[Openmcl-devel] bogus objects
Cyrus Harmon
ch-openmcl at bobobeach.com
Sun Nov 14 08:10:49 PST 2004
On Nov 13, 2004, at 10:13 PM, Gary Byers wrote:
>> using ccl::make-lock and ccl::with-lock-grabbed seem to have
>> ameliorated the problem. I'm not convinced there aren't more gotchas
>> lurking, but I think the one I was seeing was due to multiple threads
>> trying to write to a global error stream at roughly the same time.
>
> I've run Araneida-based servers here relatively recently (~5 months
> ago) and didn't encounter this; either the shared usage of string
> streams
> is relatively new, or I didn't push things hard enough to encounter
> this.
> (Or both, I guess.)
Things seem to be OK until you do a combination of stupid things: 1)
have pages the spit out error messages and 2) do things like rapidly
quick on the forward button in a web browser to cause the browser to
load multiple pages in rapid-fire succession. I suspect that this is
the problem because 1) using the lock here makes the problem goes away,
2) it matches Gary's description of a potentially problematic use of
shared streams and 3) it coincides, roughly, with where I was getting
some of the debugger messages and things on the corresponding stack
traces.
> Threads and locks aren't part of CL (though many/most implementations
> offer them in some form or another.) There are enough differences in
> those implementations that it's hard to come up with a universal
> portability layer; cross-platform packages that have to deal with
> threading issues usually offer their own portability layer that's
> adequate for the package's specific needs.

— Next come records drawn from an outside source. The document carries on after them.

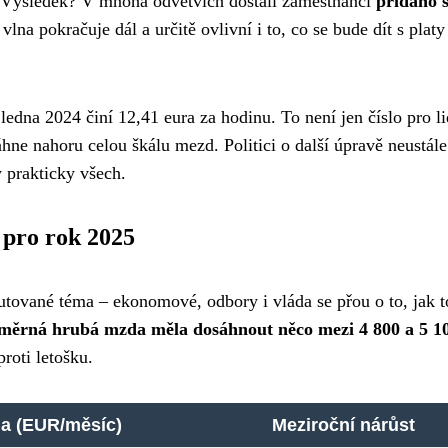
a. Výsledek? V mnoha odvětvích dostali zaměstnanci
přidáno š
lna pokračuje dál a určitě ovlivní i to, co se bude dít s platy
na 2024 činí 12,41 eura za hodinu. To není jen číslo pro li
ne nahoru celou škálu mezd. Politici o další úpravě neustále
y prakticky všech.
pro rok 2025
ované téma – ekonomové, odbory i vláda se přou o to, jak t
měrná hrubá mzda měla dosáhnout něco mezi 4 800 a 5 1
proti letošku.
a (EUR/měsíc)
Meziroční nárůst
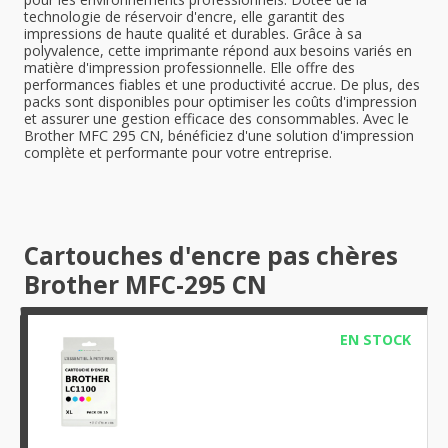
technologie de réservoir d'encre, elle garantit des
impressions de haute qualité et durables. Grâce à sa
polyvalence, cette imprimante répond aux besoins variés en
matière d'impression professionnelle. Elle offre des
performances fiables et une productivité accrue. De plus, des
packs sont disponibles pour optimiser les coûts d'impression
et assurer une gestion efficace des consommables. Avec le
Brother MFC 295 CN, bénéficiez d'une solution d'impression
complète et performante pour votre entreprise.
Cartouches d'encre pas chères
Brother MFC-295 CN
EN STOCK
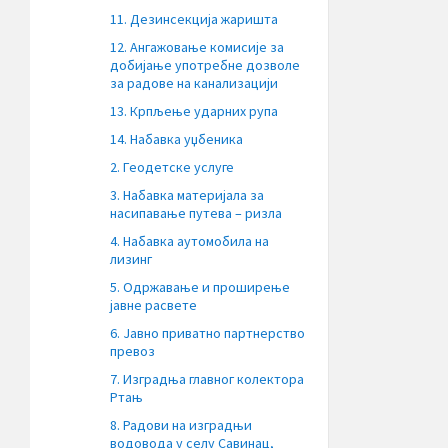
11. Дезинсекција жаришта
12. Ангажовање комисије за
добијање употребне дозволе
за радове на канализацији
13. Крпљење ударних рупа
14. Набавка уџбеника
2. Геодетске услуге
3. Набавка материјала за
насипавање путева – ризла
4. Набавка аутомобила на
лизинг
5. Одржавање и проширење
јавне расвете
6. Јавно приватно партнерство
превоз
7. Изградња главног колектора
Ртањ
8. Радови на изградњи
водовода у селу Савинац,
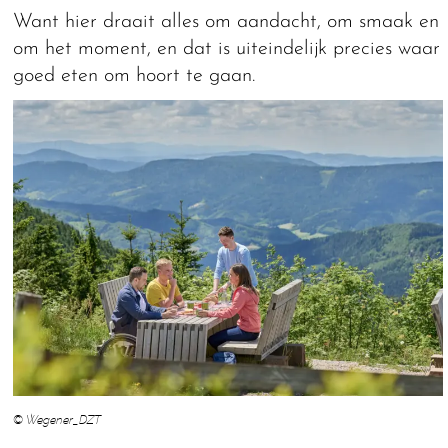
Want hier draait alles om aandacht, om smaak en
om het moment, en dat is uiteindelijk precies waar
goed eten om hoort te gaan.
© Wegener_DZT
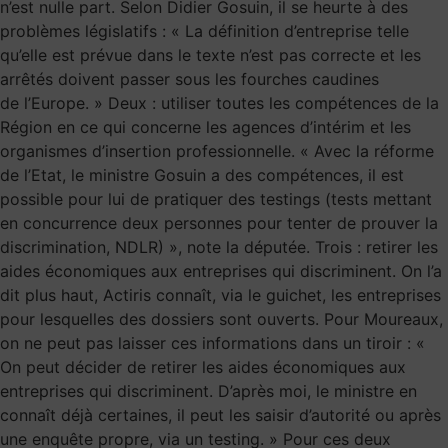
n’est nulle part. Selon Didier Gosuin, il se heurte à des
problèmes législatifs : « La définition d’entreprise telle
qu’elle est prévue dans le texte n’est pas correcte et les
arrêtés doivent passer sous les fourches caudines
de l’Europe. » Deux : utiliser toutes les compétences de la
Région en ce qui concerne les agences d’intérim et les
organismes d’insertion professionnelle. « Avec la réforme
de l’Etat, le ministre Gosuin a des compétences, il est
possible pour lui de pratiquer des testings (tests mettant
en concurrence deux personnes pour tenter de prouver la
discrimination, NDLR) », note la députée. Trois : retirer les
aides économiques aux entreprises qui discriminent. On l’a
dit plus haut, Actiris connaît, via le guichet, les entreprises
pour lesquelles des dossiers sont ouverts. Pour Moureaux,
on ne peut pas laisser ces informations dans un tiroir : «
On peut décider de retirer les aides économiques aux
entreprises qui discriminent. D’après moi, le ministre en
connaît déjà certaines, il peut les saisir d’autorité ou après
une enquête propre, via un testing. » Pour ces deux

They may not be part of the CL spec, but they're clearly an important
part of useful CL implementations like OpenMCL! Thanks!
>
>>
>> Any nice tools for checking memory integrity I should know about?
>
> Hmm ... that depends on what you mean by "nice".
>
> The symbol CCL::*GC-EVENT-STATUS-BITS* is allocated in a static
> memory area (yes, there is one, but there isn't an easy way to
> make other static areas) where the kernel/GC can find it. The
> value of that variable is a fixnum, and some individual bits
> in that fixnum control GC behavior. (In commercial MCL, this is/
> was used to control things like whether the GC should change the
> shape of the mouse cursor, etc. There aren't a whole lot of
> bits that still make sense.)
>
> Setting the CCL::$GC-INTEGRITY-CHECK-BIT in CCL::*GC-EVENT-STATUS-BITS*
> [via:
>
> ? (setq ccl::*gc-event-status-bits*
> (logior (ash 1 ccl::$gc-integrity-check-bit)
> ccl::*gc-event-status-bits*))
>
This is the kind of thing I was looking for. Thanks again.